OBJECTIF:
Remplacez « scientific name » par « binomial name » dans les données, du début jusqu'à la ligne contenant « family: Ploceidae » incluse, puis recopiez ces lignes sans aucune autre modification.

* * * * * * * * *

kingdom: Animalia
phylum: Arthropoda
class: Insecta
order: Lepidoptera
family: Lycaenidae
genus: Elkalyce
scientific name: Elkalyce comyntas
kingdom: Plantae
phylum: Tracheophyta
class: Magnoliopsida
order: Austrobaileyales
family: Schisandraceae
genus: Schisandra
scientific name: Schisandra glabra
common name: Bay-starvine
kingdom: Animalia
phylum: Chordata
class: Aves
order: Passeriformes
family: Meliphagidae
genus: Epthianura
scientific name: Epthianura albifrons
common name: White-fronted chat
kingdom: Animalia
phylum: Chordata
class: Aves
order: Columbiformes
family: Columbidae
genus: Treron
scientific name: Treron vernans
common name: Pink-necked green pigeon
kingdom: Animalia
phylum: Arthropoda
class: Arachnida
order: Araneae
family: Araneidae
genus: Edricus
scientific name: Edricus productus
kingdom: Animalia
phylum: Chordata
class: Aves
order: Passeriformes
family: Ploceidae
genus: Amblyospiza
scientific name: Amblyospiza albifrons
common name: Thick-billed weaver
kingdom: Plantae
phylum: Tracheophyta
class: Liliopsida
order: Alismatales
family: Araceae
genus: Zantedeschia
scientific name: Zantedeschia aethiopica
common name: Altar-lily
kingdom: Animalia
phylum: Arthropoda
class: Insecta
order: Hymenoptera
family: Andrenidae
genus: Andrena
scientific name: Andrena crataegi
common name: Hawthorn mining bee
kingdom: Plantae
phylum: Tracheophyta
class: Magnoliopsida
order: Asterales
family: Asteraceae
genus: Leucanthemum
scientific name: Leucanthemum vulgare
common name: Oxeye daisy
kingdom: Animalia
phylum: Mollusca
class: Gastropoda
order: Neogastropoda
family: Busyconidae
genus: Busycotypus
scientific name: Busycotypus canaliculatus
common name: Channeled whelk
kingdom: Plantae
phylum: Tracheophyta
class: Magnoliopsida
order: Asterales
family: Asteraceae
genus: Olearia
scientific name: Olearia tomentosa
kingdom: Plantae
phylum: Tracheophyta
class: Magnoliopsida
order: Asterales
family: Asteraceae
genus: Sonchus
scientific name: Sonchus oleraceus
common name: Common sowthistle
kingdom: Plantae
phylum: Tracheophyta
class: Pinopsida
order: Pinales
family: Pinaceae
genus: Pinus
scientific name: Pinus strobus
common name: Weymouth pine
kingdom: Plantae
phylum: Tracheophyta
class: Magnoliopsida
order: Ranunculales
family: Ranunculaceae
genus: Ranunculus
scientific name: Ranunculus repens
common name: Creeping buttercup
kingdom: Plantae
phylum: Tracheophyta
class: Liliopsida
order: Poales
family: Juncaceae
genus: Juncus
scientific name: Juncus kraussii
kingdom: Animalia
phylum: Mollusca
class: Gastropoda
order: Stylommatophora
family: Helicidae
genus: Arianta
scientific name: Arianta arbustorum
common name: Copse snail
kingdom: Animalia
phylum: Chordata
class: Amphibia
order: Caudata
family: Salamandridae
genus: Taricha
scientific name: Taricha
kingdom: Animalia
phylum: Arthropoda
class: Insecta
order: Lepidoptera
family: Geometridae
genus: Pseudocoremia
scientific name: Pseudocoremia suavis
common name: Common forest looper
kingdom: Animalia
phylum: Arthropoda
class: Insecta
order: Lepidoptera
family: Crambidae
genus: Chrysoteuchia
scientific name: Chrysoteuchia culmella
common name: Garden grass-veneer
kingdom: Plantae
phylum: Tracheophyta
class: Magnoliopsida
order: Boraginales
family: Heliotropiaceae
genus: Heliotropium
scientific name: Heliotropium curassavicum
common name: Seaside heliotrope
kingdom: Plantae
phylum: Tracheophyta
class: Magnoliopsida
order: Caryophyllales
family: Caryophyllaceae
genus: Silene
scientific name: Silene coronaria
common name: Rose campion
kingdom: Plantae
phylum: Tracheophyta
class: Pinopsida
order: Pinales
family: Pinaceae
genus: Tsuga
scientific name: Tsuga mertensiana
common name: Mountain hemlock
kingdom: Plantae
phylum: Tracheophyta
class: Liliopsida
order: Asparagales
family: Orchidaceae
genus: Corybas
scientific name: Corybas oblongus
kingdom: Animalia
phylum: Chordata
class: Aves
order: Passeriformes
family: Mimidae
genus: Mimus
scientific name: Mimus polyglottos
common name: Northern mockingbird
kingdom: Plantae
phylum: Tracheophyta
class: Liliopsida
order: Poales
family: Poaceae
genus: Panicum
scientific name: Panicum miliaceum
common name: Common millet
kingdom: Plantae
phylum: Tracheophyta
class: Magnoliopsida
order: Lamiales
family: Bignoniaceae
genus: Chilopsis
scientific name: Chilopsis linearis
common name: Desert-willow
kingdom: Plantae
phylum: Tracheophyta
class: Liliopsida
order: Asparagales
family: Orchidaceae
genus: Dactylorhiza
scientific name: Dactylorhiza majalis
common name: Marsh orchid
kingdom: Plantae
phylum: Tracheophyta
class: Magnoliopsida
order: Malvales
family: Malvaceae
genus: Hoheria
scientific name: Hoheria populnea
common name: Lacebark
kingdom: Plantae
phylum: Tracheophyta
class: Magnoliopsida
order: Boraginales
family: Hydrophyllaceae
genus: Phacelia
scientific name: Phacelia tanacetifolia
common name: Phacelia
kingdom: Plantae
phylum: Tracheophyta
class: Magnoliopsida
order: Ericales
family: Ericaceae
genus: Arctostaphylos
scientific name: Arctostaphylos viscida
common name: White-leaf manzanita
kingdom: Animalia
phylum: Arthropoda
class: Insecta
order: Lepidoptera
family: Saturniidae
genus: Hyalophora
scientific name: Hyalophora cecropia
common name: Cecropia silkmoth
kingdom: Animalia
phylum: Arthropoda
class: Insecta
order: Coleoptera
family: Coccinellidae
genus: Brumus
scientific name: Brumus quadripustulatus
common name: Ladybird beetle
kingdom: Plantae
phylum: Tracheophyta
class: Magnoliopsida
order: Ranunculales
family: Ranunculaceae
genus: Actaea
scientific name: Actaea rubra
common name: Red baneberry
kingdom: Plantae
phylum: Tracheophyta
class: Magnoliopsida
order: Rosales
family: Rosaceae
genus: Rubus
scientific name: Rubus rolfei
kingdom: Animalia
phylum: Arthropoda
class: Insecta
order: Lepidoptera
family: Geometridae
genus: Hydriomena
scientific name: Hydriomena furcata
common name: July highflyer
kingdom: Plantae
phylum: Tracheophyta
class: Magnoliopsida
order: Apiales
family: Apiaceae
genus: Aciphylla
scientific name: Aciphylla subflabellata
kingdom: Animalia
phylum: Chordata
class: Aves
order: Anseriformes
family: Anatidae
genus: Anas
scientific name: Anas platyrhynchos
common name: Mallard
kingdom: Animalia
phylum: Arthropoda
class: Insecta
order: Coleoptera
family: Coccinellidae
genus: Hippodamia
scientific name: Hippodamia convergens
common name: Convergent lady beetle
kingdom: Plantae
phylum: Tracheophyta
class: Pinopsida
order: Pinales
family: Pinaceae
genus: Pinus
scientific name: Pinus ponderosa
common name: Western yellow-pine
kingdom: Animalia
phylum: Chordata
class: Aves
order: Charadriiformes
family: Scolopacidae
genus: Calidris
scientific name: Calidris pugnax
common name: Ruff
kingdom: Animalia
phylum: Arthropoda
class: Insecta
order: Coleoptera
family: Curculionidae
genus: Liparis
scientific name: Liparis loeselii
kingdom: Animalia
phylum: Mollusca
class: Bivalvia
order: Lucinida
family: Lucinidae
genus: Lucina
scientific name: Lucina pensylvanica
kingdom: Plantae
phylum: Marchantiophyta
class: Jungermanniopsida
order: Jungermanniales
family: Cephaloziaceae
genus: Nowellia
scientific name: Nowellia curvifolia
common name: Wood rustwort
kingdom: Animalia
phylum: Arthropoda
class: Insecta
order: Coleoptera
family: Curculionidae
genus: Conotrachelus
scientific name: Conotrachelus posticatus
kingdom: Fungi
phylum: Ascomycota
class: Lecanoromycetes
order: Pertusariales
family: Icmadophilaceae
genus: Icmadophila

* * * * * * * * *

SOLUTION PROPOSÉE:
kingdom: Animalia
phylum: Arthropoda
class: Insecta
order: Lepidoptera
family: Lycaenidae
genus: Elkalyce
binomial name: Elkalyce comyntas
kingdom: Plantae
phylum: Tracheophyta
class: Magnoliopsida
order: Austrobaileyales
family: Schisandraceae
genus: Schisandra
binomial name: Schisandra glabra
common name: Bay-starvine
kingdom: Animalia
phylum: Chordata
class: Aves
order: Passeriformes
family: Meliphagidae
genus: Epthianura
binomial name: Epthianura albifrons
common name: White-fronted chat
kingdom: Animalia
phylum: Chordata
class: Aves
order: Columbiformes
family: Columbidae
genus: Treron
binomial name: Treron vernans
common name: Pink-necked green pigeon
kingdom: Animalia
phylum: Arthropoda
class: Arachnida
order: Araneae
family: Araneidae
genus: Edricus
binomial name: Edricus productus
kingdom: Animalia
phylum: Chordata
class: Aves
order: Passeriformes
family: Ploceidae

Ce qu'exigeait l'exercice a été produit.